Gli esseri umani sono mai come oggi esercitano un impatto fortissimo sulle specie e sull'ambiente, tanto da aver messo a rischio la sopravvivenza di un gran numero di piante e animali, insieme a fondamentali "servizi" della natura come l'impollinazione e la rigenerazione del suolo o la fornitura delle risorse idriche. La maggior minaccia è causata dalla distruzione o alterazione degli habitat naturali.

Per esempio, lo sfruttamento eccessivo e i metodi di pesca dannosi per l'ambiente minacciano la biodiversità acquatica. Nel Mar Mediterraneo la pesca intensiva sta riducendo le capacità riproduttiva degli stock ittici: l'82% degli stock noti è sovra sfruttato che vuol dire si catturano anche gli individui più giovani che non si sono ancora riprodotti e che mai più potranno contribuire a mantenere numerosa la propria popolazione. Il tonno rosso (Thunnus thynnus) è l'emblema delle pratiche di pesca insostenibili degli ultimi decenni.
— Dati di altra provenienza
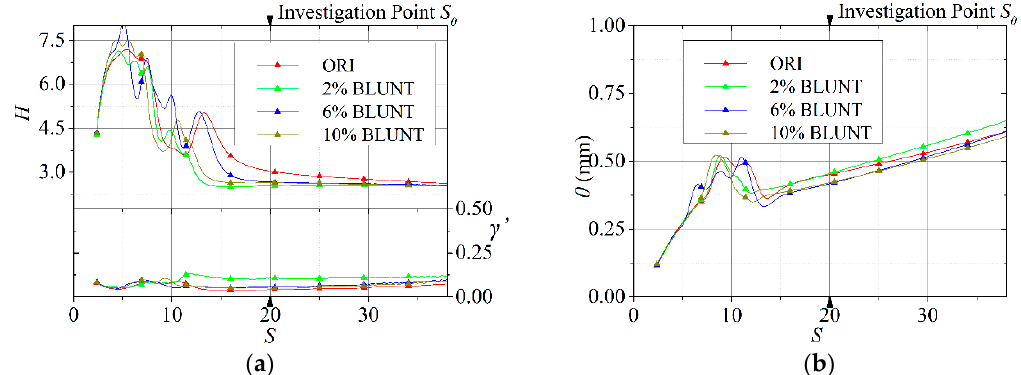
Figure 5. The BLUNT of Ellip.LE at Tu = 0: ( a ) the boundary layer shape factor and normal average turbulence intermittency; ( b ) the momentum thickness along aerofoils.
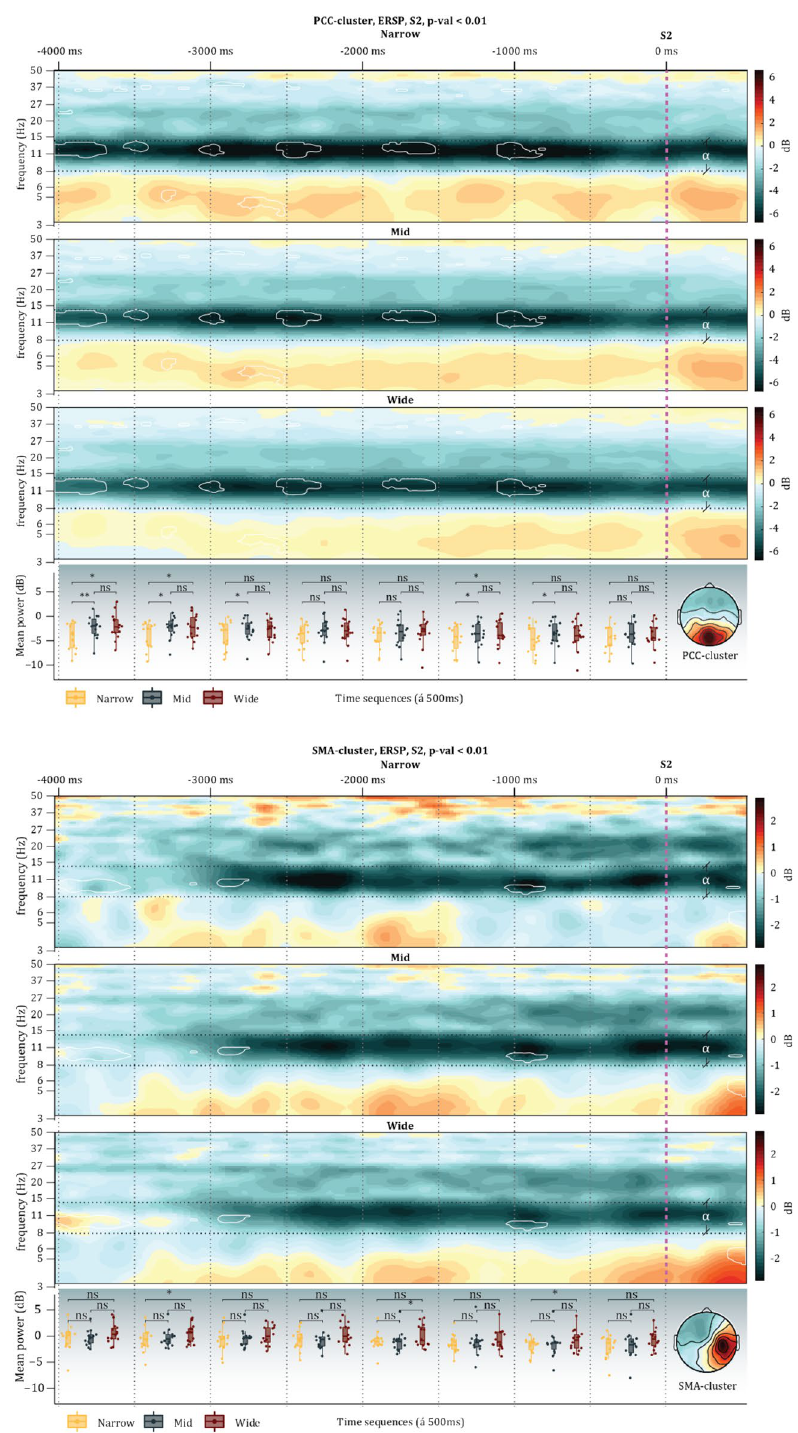
Figure 7. The panel above displays the ERSPs for each condition in the PCC-cluster (above) and the SMA- cluster (below) during the mobile phase. The overlayed white lines represent the areas with a significant difference according to the permutation tests (1,000 permutations). The vertical magenta dashed line represents the moment they passed through the transition (Threshold), while the vertical dotted black lines represent the time sequence (500 ms per sequence) that alpha power values were separated into and analysed by way of ANOVA and Tukey HSD. Horizontal black dashed lines represent the range of the alpha frequency. The bottom panel illustrates the Tukey HSD results; all p > .05 are written as ‘ns’, all p < .05 are written *, all p < .01 are written **, and all p < .001 are written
Sulla terraferma la situazione non è diversa: la contrazione delle aree agricole e dei terreni a pascolo rappresentano oggi un serio problema per la biodiversità. Non a caso le specie legate agli agro-ecosistemi sono quelle più a rischio. La scomparsa di ambienti pascolivi (che si estendono ancora oggi su 4.000.000 di ettari, più del 39% dei quali in Sardegna), ha avuto un drammatico effetto sulle popolazioni di uccelli di steppa come la Gallina prataiola (Tetrax tetrax) e l'Occhione (Burhinus oedicnemus). Tra gli ambienti erbacei artificiali, che in parte sostituiscono queste formazioni naturali, meritano un cenno le coltivazioni di foraggiere (soprattutto erba medica e trifoglio) di notevole interesse per molti uccelli e i campi di grano duro in collina, estesi per circa mezzo milione di ettari, importanti come ambienti di nidificazione della Quaglia (Coturnix coturnix) e dell'Albanella minore (Circus pygargus).